When I first grew tomatoes in my backyard garden, I watched this happen up close. Small yellow flowers opened on my vines each morning. Within a few days of opening, the petals would dry up and fall off the plant. Behind them sat a tiny green bump that grew larger each day. That bump turned into a full-sized green tomato in about 3 weeks after the flower first opened.
Here is how pollination and fruit development works inside your flowers. Pollen grains land on the sticky tip called the stigma at the top of the bloom. Each grain grows a tiny tube down through the stem toward the ovary at the base. When the tube reaches an ovule inside, it delivers genetic material that joins with the egg cell waiting there.
This joining process is called fertilization and it sets off big changes in your flower. The fertilized ovule starts growing into a seed inside the bloom. The ovary wall around it begins to swell and change its texture. In a tomato, this wall becomes the juicy red flesh you eat. In an apple, it becomes the crisp white fruit around the core.
Different plants in your garden need different types of pollination to make this happen. Your tomatoes can pollinate themselves since each flower holds both male and female parts. A gentle shake or breeze moves pollen onto the stigma within the same bloom. Apples need a different approach. They require pollen from a different variety of apple tree to set fruit on your branches.
The flower to fruit transformation can fail if conditions go wrong during the critical window. High heat above 85°F (29°C) can kill pollen before it works. Cold snaps below 55°F (13°C) can stop pollen tubes from growing. Heavy rain can wash pollen away before it reaches your stigma. These problems cause your flowers to drop without making any fruit.

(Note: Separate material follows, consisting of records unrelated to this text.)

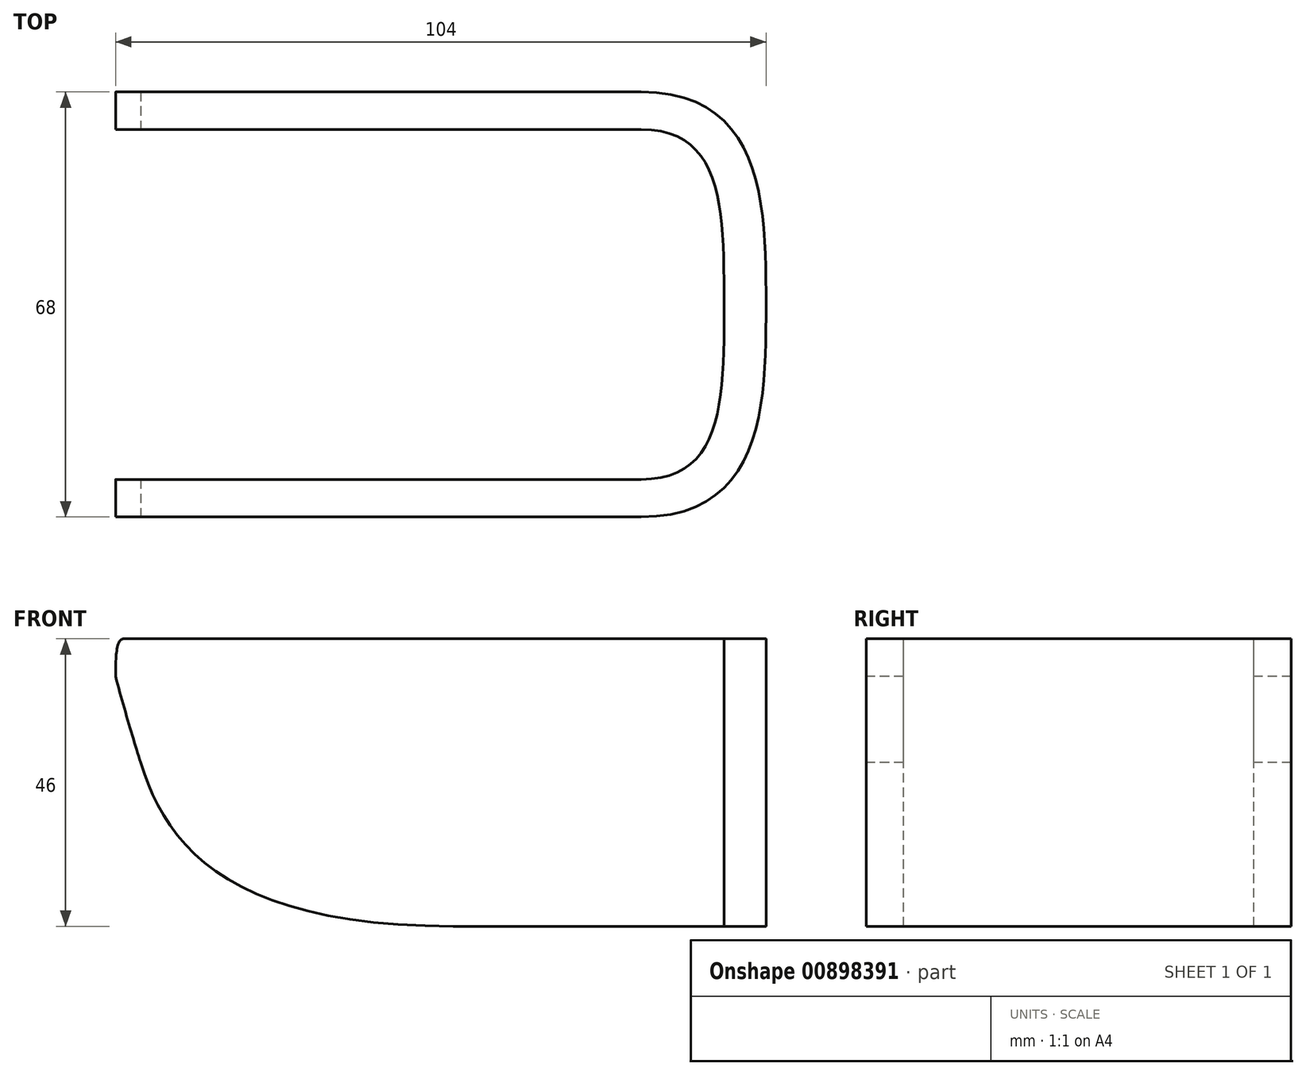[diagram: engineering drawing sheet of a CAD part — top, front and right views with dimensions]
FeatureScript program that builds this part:
annotation { "Feature Type Name" : "Feature", "Feature Type Description" : "" }
export const myFeature = defineFeature(function(context is Context, id is Id, definition is map)
    precondition{}
    {
        {
            var Q0;
            Q0=qCreatedBy(makeId("Front.planeOp"),FACE);
            var sketch = newSketch(context, id + "F0", { "sketchPlane" : qUnion([Q0])});
            skLineSegment(sketch, "E0.bottom", {"start": v(-47.53, 46) * mm, "end": v(56.47, 46) * mm});
            skLineSegment(sketch, "E0.top", {"start": v(-47.53, 0) * mm, "end": v(56.47, 0) * mm});
            skLineSegment(sketch, "E0.left", {"start": v(-47.53, 46) * mm, "end": v(-47.53, 0) * mm});
            skLineSegment(sketch, "E0.right", {"start": v(56.47, 46) * mm, "end": v(56.47, 0) * mm});
            skSolve(sketch);
        }
        {
            var Q0;
            Q0 = qSketchRegion(id + "F0", true);
            extrude(context, id + "F1", {"entities" : qUnion([Q0]), "endBound" : BoundingType.SYMMETRIC, "depth" : 68 * mm, "offsetDistance" : 25 * mm});
        }
        {
            var Q0;
            Q0=makeQuery(id+"F1.opExtrude","SWEPT_FACE",FACE,{"disambiguationData":[OSD([sQuery(id+"F0.wireOp",EDGE,"E0.bottom")])]});
            var sketch = newSketch(context, id + "F2", { "sketchPlane" : qUnion([Q0])});
            skFitSpline(sketch, "E1", {"points": [v(36.47, 34) * mm, v(56.47, 0) * mm], "startDerivative": vector(60, 0) * mm, "endDerivative": vector(0, -45) * mm});
            skFitSpline(sketch, "E2", {"points": [v(56.47, 0) * mm, v(36.47, -34) * mm], "startDerivative": vector(0, -45) * mm, "endDerivative": vector(-60, 0) * mm});
            skLineSegment(sketch, "E3", {"start": v(36.47, 34) * mm, "end": v(56.47, 34) * mm});
            skLineSegment(sketch, "E4", {"start": v(56.47, -34) * mm, "end": v(36.47, -34) * mm});
            skLineSegment(sketch, "E5", {"start": v(56.47, -34) * mm, "end": v(56.47, 34) * mm});
            skSolve(sketch);
        }
        {
            var Q0;
            Q0 = qSketchRegion(id + "F2", true);
            extrude(context, id + "F3", {"entities" : qUnion([Q0]), "operationType" : NewBodyOperationType.REMOVE, "endBound" : BoundingType.THROUGH_ALL, "oppositeDirection" : true, "depth" : 25 * mm, "offsetDistance" : 25 * mm});
        }
        {
            var Q0;
            Q0=makeQuery(id+"F1.opExtrude","SWEPT_FACE",FACE,{"disambiguationData":[OSD([sQuery(id+"F0.wireOp",EDGE,"E0.bottom")])]});
            var sketch = newSketch(context, id + "F4", { "sketchPlane" : qUnion([Q0])});
            skLineSegment(sketch, "E6.bottom", {"start": v(-47.53, 28) * mm, "end": v(36.47, 28) * mm});
            skLineSegment(sketch, "E6.top", {"start": v(-47.53, -28) * mm, "end": v(36.47, -28) * mm});
            skLineSegment(sketch, "E6.left", {"start": v(-47.53, 28) * mm, "end": v(-47.53, -28) * mm});
            skFitSpline(sketch, "E7", {"points": [v(36.47, 28) * mm, v(49.76, 0) * mm], "startDerivative": vector(39.86, 0) * mm, "endDerivative": vector(0.02, -45) * mm});
            skFitSpline(sketch, "E8", {"points": [v(49.76, 0) * mm, v(36.47, -28) * mm], "startDerivative": vector(0, -45) * mm, "endDerivative": vector(-39.88, 0) * mm});
            skSolve(sketch);
        }
        {
            var Q0;
            Q0 = qSketchRegion(id + "F4", true);
            extrude(context, id + "F5", {"entities" : qUnion([Q0]), "operationType" : NewBodyOperationType.REMOVE, "endBound" : BoundingType.THROUGH_ALL, "oppositeDirection" : true, "depth" : 25 * mm, "offsetDistance" : 25 * mm});
        }
        {
            var Q0;
            Q0=makeQuery(id+"F1.opExtrude","CAP_FACE",FACE,{"disambiguationData":[OSD([sQuery(id+"F0.wireOp",EDGE,"E0.bottom"),sQuery(id+"F0.wireOp",EDGE,"E0.top"),sQuery(id+"F0.wireOp",EDGE,"E0.left"),sQuery(id+"F0.wireOp",EDGE,"E0.right")])],"isStart":false});
            var sketch = newSketch(context, id + "F6", { "sketchPlane" : qUnion([Q0])});
            skFitSpline(sketch, "E9", {"points": [v(6.47, 0) * mm, v(-43.53, 26.2) * mm], "startDerivative": vector(-108, 0) * mm, "endDerivative": vector(-12, 39.6) * mm});
            skFitSpline(sketch, "E10", {"points": [v(-43.53, 26.2) * mm, v(-47.53, 40) * mm], "startDerivative": vector(-3.47, 10.94) * mm, "endDerivative": vector(-3.76, 14.34) * mm});
            skFitSpline(sketch, "E11", {"points": [v(-47.53, 40) * mm, v(-46.28, 46) * mm], "startDerivative": vector(0, 7.38) * mm, "endDerivative": vector(3.76, 0) * mm});
            skLineSegment(sketch, "E12", {"start": v(-46.28, 46) * mm, "end": v(-47.53, 46) * mm});
            skLineSegment(sketch, "E13", {"start": v(-47.53, 46) * mm, "end": v(-47.53, 0) * mm});
            skLineSegment(sketch, "E14", {"start": v(6.47, 0) * mm, "end": v(-47.53, 0) * mm});
            skSolve(sketch);
        }
        {
            var Q0;
            Q0 = qSketchRegion(id + "F6", true);
            extrude(context, id + "F7", {"entities" : qUnion([Q0]), "operationType" : NewBodyOperationType.REMOVE, "endBound" : BoundingType.THROUGH_ALL, "oppositeDirection" : true, "depth" : 25 * mm, "offsetDistance" : 25 * mm});
        }
    });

You can boost your success rate with a few simple steps in your garden space. Plant flowers like marigolds and zinnias near your vegetables to attract more bees. These pollinators visit your crops while they gather nectar from companion blooms nearby. More bee visits mean more thorough pollination and bigger harvests at the end of your growing season.
For your indoor plants or during poor weather, try hand pollinating flowers yourself. Use a small brush or cotton swab to collect pollen from the male parts of the flower. Dab it onto the stigma in the center of the same flower or a different one nearby. Do this in the morning when your flowers are fresh and pollen is ready to go.
In my experience, keeping your plants well watered during flowering makes a big difference. Stress can cause blooms to abort before they set fruit. Avoid high-nitrogen fertilizer at this stage since it promotes leaves over fruits. Watch the weather and protect your plants from extreme heat or cold during their bloom window. These simple steps help more of your flowers make the full trip to ripe fruits.